Assigned task >> Lines from the listing below that contain the string "linecap" are to be reported.

--- Material supplied Enclosed Below ---

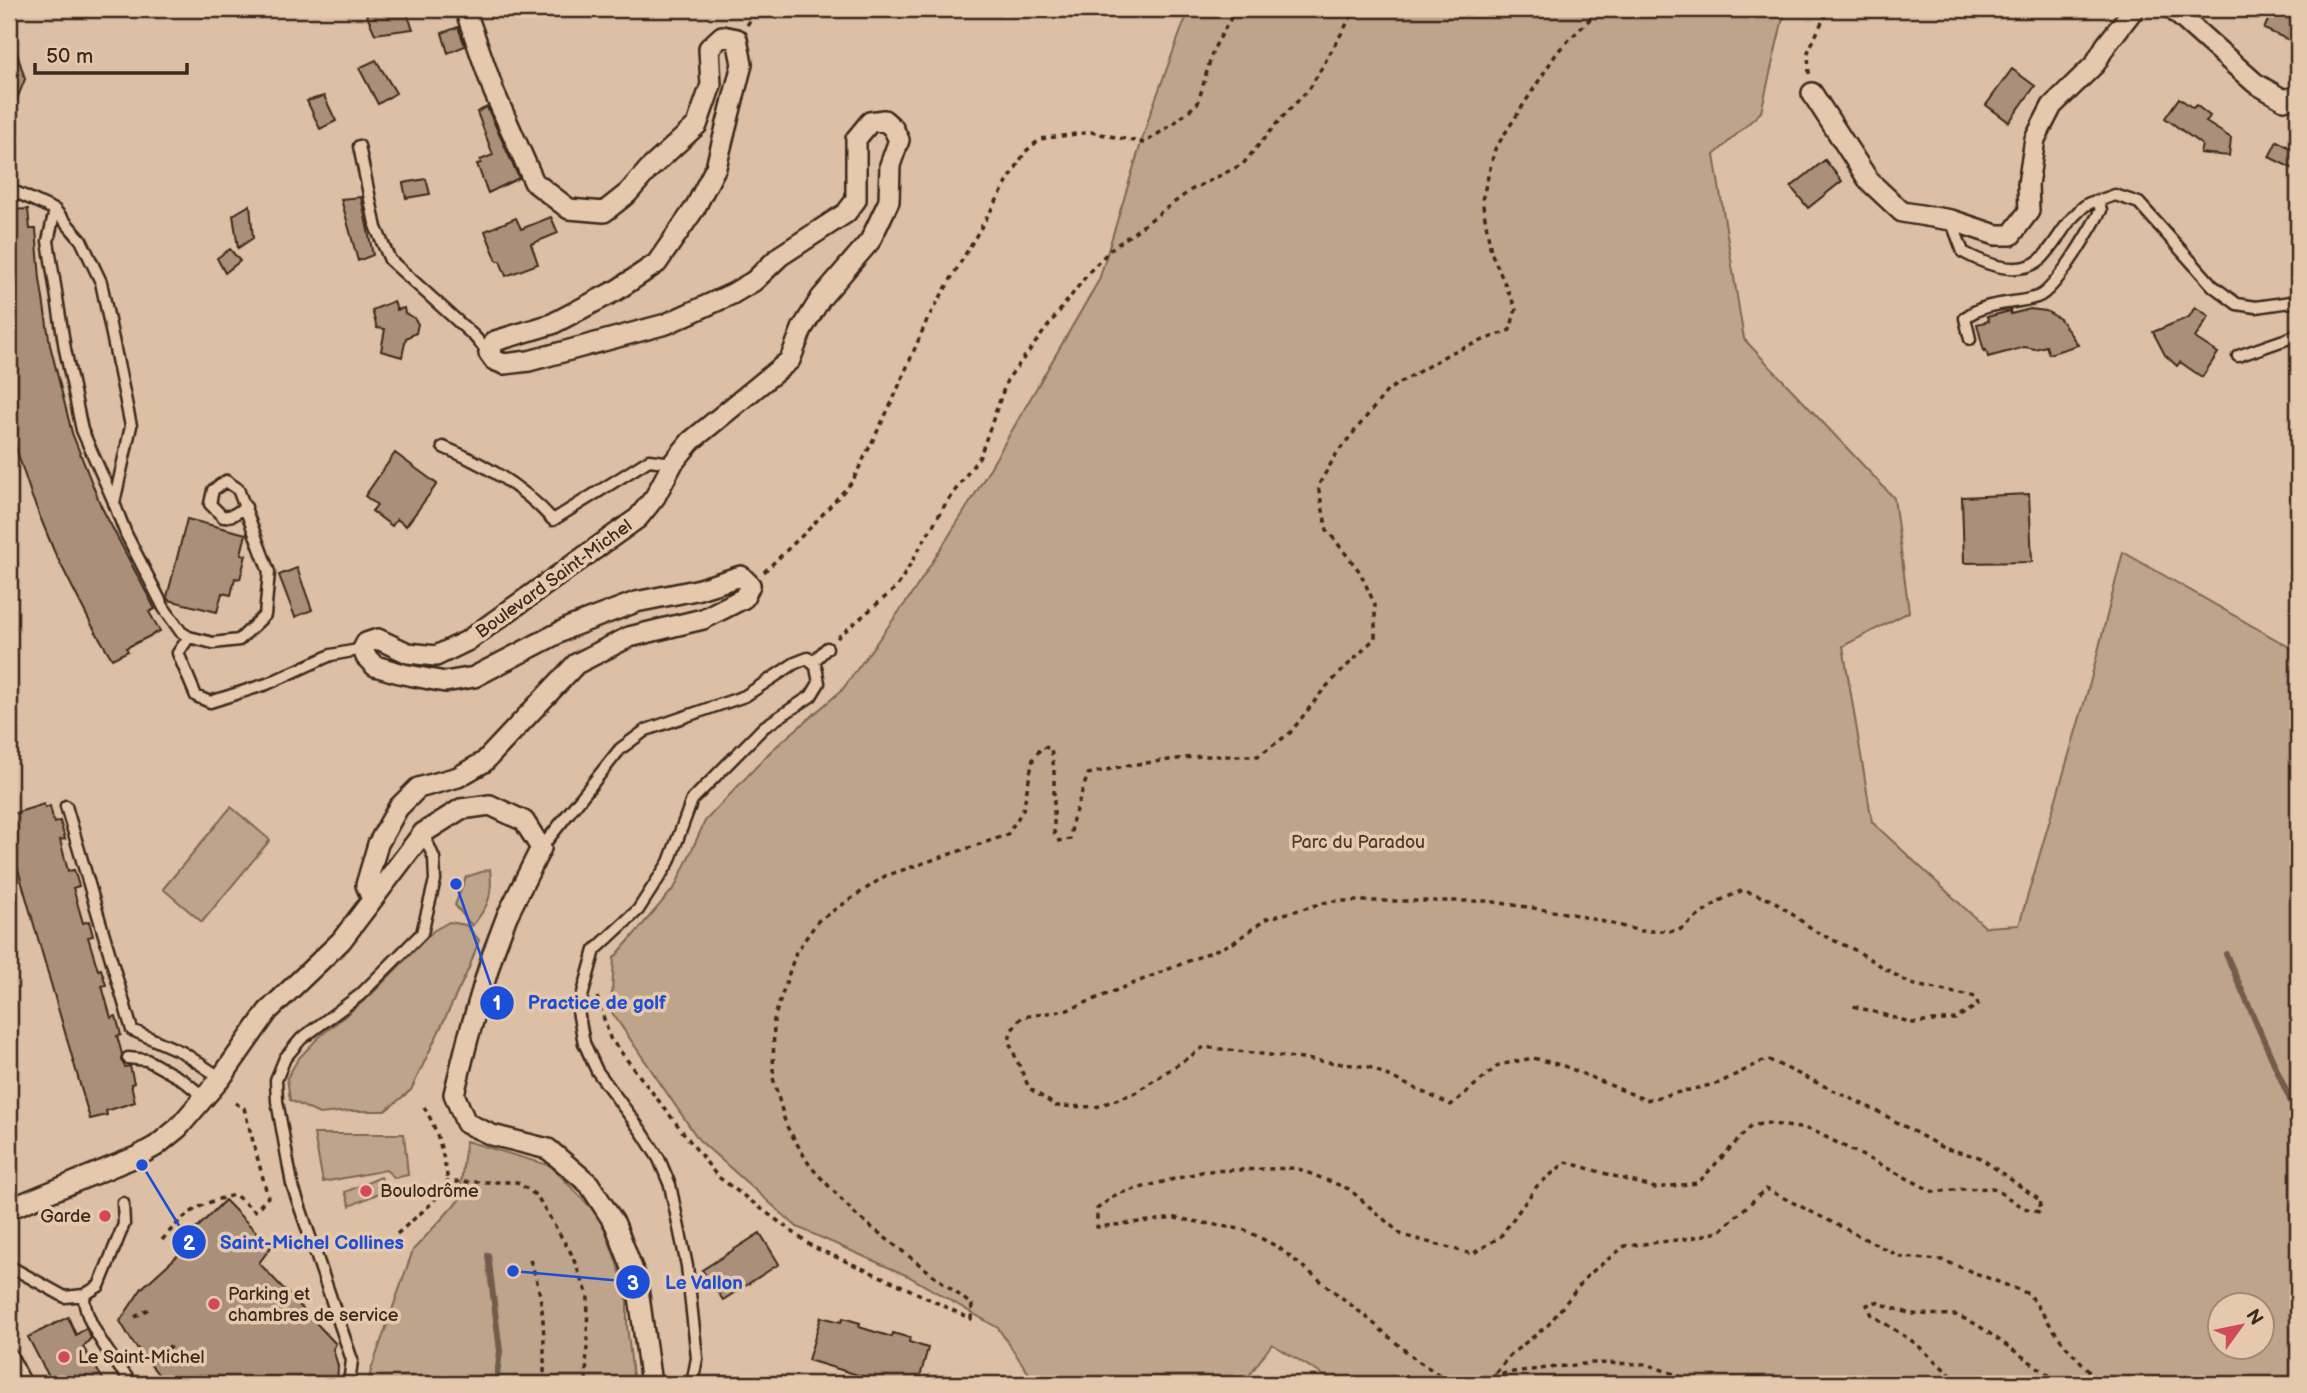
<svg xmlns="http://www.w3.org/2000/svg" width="2307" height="1393" viewBox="0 0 2307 1393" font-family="'Balsamiq Sans',sans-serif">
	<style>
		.green { fill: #bea48b; stroke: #7c6754; stroke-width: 2; fill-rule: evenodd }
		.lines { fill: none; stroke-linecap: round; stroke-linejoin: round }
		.stream { stroke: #725c4c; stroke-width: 6 }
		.building { fill: #aa907a; stroke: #3b2a1e; stroke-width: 2 }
		.service-casing { stroke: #3b2a1e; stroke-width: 15 }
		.pedestrian-casing { stroke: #3b2a1e; stroke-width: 19 }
		.minor-casing { stroke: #3b2a1e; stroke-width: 24 }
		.path { stroke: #3b2a1e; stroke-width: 3.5; stroke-dasharray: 5 5; stroke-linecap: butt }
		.service { stroke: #e6c9ad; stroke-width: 10 }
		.pedestrian { stroke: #e6c9ad; stroke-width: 14 }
		.minor { stroke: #e6c9ad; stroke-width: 19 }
		.poi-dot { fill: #d1495b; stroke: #e6c9ad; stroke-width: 2.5 }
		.labels { text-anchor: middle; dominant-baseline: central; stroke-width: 7; stroke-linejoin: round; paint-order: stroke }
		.street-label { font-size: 18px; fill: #3b2a1e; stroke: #e6c9ad }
		.park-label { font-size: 18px; fill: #4f3c2e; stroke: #e6c9ad }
		.poi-label { font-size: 18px; fill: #3b2a1e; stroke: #e6c9ad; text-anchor: start }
		.leader { fill: none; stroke: #1d4ed8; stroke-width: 2.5 }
		.callout-dot { fill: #1d4ed8; stroke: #e6c9ad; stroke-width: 2.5 }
		.mark-label { font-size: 21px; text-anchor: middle; font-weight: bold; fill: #fff }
		.callout-label { font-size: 19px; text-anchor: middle; font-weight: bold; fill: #1d4ed8; stroke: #e6c9ad; stroke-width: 7; stroke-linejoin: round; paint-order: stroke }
	</style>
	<rect width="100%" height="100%" fill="#dcbfa4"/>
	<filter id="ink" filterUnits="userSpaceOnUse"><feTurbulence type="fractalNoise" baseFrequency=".0143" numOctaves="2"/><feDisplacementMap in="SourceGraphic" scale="14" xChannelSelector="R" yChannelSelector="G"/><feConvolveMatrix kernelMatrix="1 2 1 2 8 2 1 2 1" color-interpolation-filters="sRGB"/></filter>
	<g filter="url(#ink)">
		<path class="green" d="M1189,9h599l-5,9 -22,94 -47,43 30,184 150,159 15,114 -66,34 29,176 113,105 34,-2 71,-242 33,-131 175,100v732h-960l-66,-40 -29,40h-207l-38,-56 -90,-52 -111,-49 -98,-87 -88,-129 3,-53 61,-71 30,-66 66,-70 71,-61 72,-99 60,-95 125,-216 51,-166zM2220,1306h42v42h-42z
			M231,807l39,33 -68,82 -39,-33z
			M490,869c3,26 -1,37 -18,57l-17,-21 11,-28z
			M449,922l17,3 13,15 -10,28 -58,122 -26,21h-35l-31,3 -29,-14 -3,-22 11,-19 22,-23 51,-41 62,-64z
			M314,1134h90l4,41 -13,3 -9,-8 -63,12z
			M466,1141l85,25 50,52 26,74v34l7,58h-266l3,-14 42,-120 46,-50z
			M381,1177l5,13 -36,16 -5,-14z"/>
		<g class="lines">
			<path class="stream" d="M2226,954l72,164
				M488,1255l12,96 -4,33"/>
		</g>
		<path class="building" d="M364,9h41l8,20 -38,5z
			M2273,9h25v35l-34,-15z
			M458,27l7,19 -17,7 -6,-20z
			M13,40l12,39 -15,38 -1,-76z
			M376,60l20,33 -18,11 -19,-36z
			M2012,69l23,17 -26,36 -23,-17z
			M324,96l12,25 -16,8 -13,-28z
			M2179,98l14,10 3,-3 14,11 -4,6 25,16 -2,18 -29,-3 2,-8 -37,-27z
			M487,107l32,71 -31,15 -11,-29 4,-1 -1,-3 13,-5 -16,-43z
			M2277,141l21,11v19l-29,-14z
			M1825,160l17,21 -34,27 -17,-21z
			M426,179l4,15 -24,4 -3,-15z
			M361,197l12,58 -15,6 -17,-62z
			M250,205l3,33 -15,10 -5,-33z
			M28,209l2,20h6l4,50 10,66 22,88 29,73 54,103 -6,3 11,19 -34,17 2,3 -16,8 -22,-37 -36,-71 -22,-54 -23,-70v-217z
			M551,217l7,16 -27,11 7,20 -32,12 -6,-15h-3l-12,-30 31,-13 5,11z
			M230,249l10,12 -15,12 -8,-15z
			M394,301l3,9 7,-2 1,5 9,5 4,6 -2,9 -10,5 -4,19 -21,-6 4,-22 -8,-1 -5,-18z
			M2195,307l14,9 -14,22 23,15 -16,24 -22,-15 -3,4 -12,-11 -12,-23 36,-15z
			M2030,309l16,2 14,8 18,26 -29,9 -3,-8 -11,3 -10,-2 -37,10 -2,-7 -2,1 -7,-27 12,-3 -2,-4 23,-6 1,3z
			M395,453l42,31 -31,42 -9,-7 -5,7 -20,-15 5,-6 -12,-9z
			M2029,494l3,68 -68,1 -2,-66z
			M187,519l59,15 -5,20 5,1 -6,24 -5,-1 -4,17 -9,-2 -5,19 -49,-12 -1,-3z
			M297,568l15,42 -17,7 -16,-42z
			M44,804l1,4 5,-2 4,17 6,-2 5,18 -5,1 8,31 6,-1 5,16 -6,2 10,35 6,-2 4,15 -5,1 10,33 3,-1 5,16 -4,1 9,32 5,-2 5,19 -4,1 5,18 -1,6 4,7 5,-1 4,17 -3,1 4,18 -29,9 1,4 -17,4 -81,-281v-23z
			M225,1200l46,47 -12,16 77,81 -3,5 5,17 -1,18h-171l-33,-41 -13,-22 22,-33 55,-50 -4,-6z
			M760,1233l19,31 -56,36 -21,-30z
			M68,1317l8,18 10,-7 5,10 -8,9 23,37h-52l-11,-18 -15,-29z
			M821,1317l20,5 2,-4 17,5 -1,4 33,10 1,-4 17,5 -1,4 19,6 -10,36h-30l-80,-24z"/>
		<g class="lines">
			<defs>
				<path id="service" d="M359,146l17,82 14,32 84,76 15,17
					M9,189l46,21 26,30 20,42 30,144 -17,77 12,31 38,74 17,24 8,5 24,6 26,-3 26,-25 4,-43 -31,-83 -12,-8 -13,9 -3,14 13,13 10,-2 13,-8
					M2098,201l17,-6 24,8 74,83 24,18 19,3 42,-6
					M55,210l-7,31 17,108 17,81 32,72
					M1951,220l12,32c22,12 55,26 78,7 13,-12 21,-31 34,-44 8,-8 12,-13 23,-14l3,9c-10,18 -46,82 -64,87 -24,8 -52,4 -72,21l5,21
					M2238,356l60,-21
					M443,447c43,17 79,39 110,73l96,-60 24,3
					M189,637l-11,16 18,43 14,6 57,-18 64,-29 32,-6
					M812,663l15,-15
					M66,806l66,224 50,22 39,26
					M541,848l79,-99 26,-19 99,-34 50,-33 13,-5 8,9 3,16 -8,13 -47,31 -72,73 -23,62 -31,48 -43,40 -17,61 6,32 13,28 45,61 17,27 11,26 17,81 10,92 -5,26
					M128,1058l19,2 36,20 22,18
					M123,1203l1,21 -25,62 -15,9c-1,27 32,68 48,89
					M9,1266l56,31 19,-2
					M349,1384l3,-24 -60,-176 -15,-83 -1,-21 9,-22 16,-19 59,-44 62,-62 13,-53 -1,-22 -11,-25"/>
				<path id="pedestrian" d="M9,1355l15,29"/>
				<path id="minor" d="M2172,9l83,74 29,17 14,-4
					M1812,93l57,88 33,31 49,8 45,15h15l18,-24 -1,-27 7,-45 17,-33 43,-42 11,-19 28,-36
					M372,899l-6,-14 12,-41 20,-36 20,-20 40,-11 26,-15 92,-98 53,-27 74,-18 41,-21 6,-13 -9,-9 -45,14 -60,12 -66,25 -96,50 -29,5 -42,-8 -28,-8 -9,-9 -3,-8 3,-6 12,-4 30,14 28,3 31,-15 171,-123 17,-21 18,-34 18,-22 99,-81 12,-31 19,-31 49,-57 19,-40 1,-36 9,-25 -6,-12 -9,-8 -14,2 -14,17v61l-10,13 -66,43 -26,25 -22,13 -66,30 -137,37 -25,3 -10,-4 -5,-7 6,-12 57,-17 65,-34 40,-27 38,-55 21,-41 26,-103 -5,-25 -15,-3 -13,12 2,37 -14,40 -49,45 -20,23 -24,19 -35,-3 -35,-27 -40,-90 -29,-83
					M9,1209l129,-53 18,-10 22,-18 43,-50 47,-67 73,-70 82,-108 38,-24 29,-4 34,16 17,27 -34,68 -14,37 -25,85 -14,56 12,29 26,12 56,14 41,35 26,40 22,57 14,103"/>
			</defs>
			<use href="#service" class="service-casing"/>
			<use href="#pedestrian" class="pedestrian-casing"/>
			<use href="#minor" class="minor-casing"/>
			<path class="path" d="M747,25l11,-16h3
				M1809,74l-1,-22 20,-43
				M764,572l47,-45 41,-45 40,-80 35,-82 98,-168 15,-13 51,-7 53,11 29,-19 25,-21 15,-53 19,-34 8,-7
				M837,638l60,-51 49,-84 34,-47 27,-76 83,-109 20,-21 81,-60 52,-26 33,-40 34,-36 42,-73 6,-6
				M597,997l13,41 107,138 96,71 85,37 73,35 1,-14 -115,-89 -47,-50 -24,-41 -13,-47 1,-59 22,-67 22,-31 67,-45 122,-41 16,-25 10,-51 9,-12 9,1 3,22v62l5,9 11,-2 3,-20 15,-45 41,-9 72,-9h57l32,-23 34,-44 51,-51v-33l-15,-33 -33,-42 -9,-44 19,-33 51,-63 62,-37 60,-23 6,-21 -25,-57 -9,-52 13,-51 63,-98 42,-42
				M424,1107c14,23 20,49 24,75
				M397,1234l36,-32 14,-20h70l20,14 34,57 17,42 -2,89
				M162,1240c23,-27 39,-38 73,-45l20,16 13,-14 -24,-89 -11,-6
				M530,1260c16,42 14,79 14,124
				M135,1317l15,-9
				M159,1355l14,-11
				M1496,1373l14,-18 38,-30 40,-50 37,-29 61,-7 33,-7 47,-43 135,68 41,3 87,34 34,49 32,34 14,7
				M1702,1384l-56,-20 -54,-1 -79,9 -61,11 -37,-24 -50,-43 -87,-69 -33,-17 -70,-12 -78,9v-18l20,-15 88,-23 91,-3 53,21 53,46 70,19 28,-17 37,-51 29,-24 89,26 43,-5 53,-57 15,-3 46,7 122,62 28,-3 31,-1 31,20 15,4 2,-11 -62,-44 -36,-9 -66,-37 -110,-52 -48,24 -73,17 -82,-34 -31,-8 -34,7 -48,40 -82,-38 -165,-20 -69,46 -39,14 -40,-1 -27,-18 -20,-46 2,-11 11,-14 46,-7 165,-67 33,-24 65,-18h156l85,13 69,17h37l41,-30 24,-11 31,11 44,32 39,18 53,33 66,13 2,8 -23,14 -42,4 -60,-17
				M1958,1384l-4,-6 -39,-35 -43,-28 -5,-10 9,-3 35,12 45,1 20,9 86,60"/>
			<use href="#service" class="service"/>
			<use href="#pedestrian" class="pedestrian"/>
			<use href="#minor" class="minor"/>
		</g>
	</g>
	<g class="poi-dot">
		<circle cx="366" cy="1191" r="7"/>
		<circle cx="105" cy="1216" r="7"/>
		<circle cx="214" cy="1304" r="7"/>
		<circle cx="64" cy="1357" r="7"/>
	</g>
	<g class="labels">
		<g class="street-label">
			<text transform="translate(554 579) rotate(-36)">Boulevard Saint-Michel</text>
		</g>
		<g class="park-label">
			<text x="1358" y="842">Parc du Paradou</text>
		</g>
		<g class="poi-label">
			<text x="380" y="1191">Boulodrôme</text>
			<text x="91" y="1216" text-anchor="end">Garde</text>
			<text x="228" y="1294">Parking et<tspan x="228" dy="21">chambres de service</tspan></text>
			<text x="78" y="1357">Le Saint-Michel</text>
		</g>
	</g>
	<path class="leader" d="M456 884L497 1003M142 1165L189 1242M513 1271L633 1282"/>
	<g class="callout-dot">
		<circle cx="456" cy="884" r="7"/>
		<circle cx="142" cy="1165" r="7"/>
		<circle cx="513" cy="1271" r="7"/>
		<circle cx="497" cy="1003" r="18"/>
		<circle cx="189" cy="1242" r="18"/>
		<circle cx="633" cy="1282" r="18"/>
	</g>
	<g class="mark-label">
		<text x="497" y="1010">1</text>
		<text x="189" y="1250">2</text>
		<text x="633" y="1290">3</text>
	</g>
	<g class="callout-label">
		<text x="597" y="1009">Practice de golf</text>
		<text x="312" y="1249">Saint-Michel Collines</text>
		<text x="704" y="1289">Le Vallon</text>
	</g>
	<rect width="2307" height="1393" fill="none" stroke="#e6c9ad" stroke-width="35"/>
	<rect x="18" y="18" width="2272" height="1358" fill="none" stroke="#3b2a1e" stroke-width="2.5" filter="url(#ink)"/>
	<g transform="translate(2241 1326) rotate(57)"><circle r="33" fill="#e6c9ad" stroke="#a28974" stroke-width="2"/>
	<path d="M0-5L12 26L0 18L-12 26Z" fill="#d1495b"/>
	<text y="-10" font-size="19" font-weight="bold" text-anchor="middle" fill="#3b2a1e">N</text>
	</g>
	<path d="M35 63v10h152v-10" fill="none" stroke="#3b2a1e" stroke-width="3.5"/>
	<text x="46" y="63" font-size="21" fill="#3b2a1e" stroke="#e6c9ad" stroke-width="5" paint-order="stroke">50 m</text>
</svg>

--- End of Enclosed Material supplied ---

Task answer >>
		.lines { fill: none; stroke-linecap: round; stroke-linejoin: round }
		.path { stroke: #3b2a1e; stroke-width: 3.5; stroke-dasharray: 5 5; stroke-linecap: butt }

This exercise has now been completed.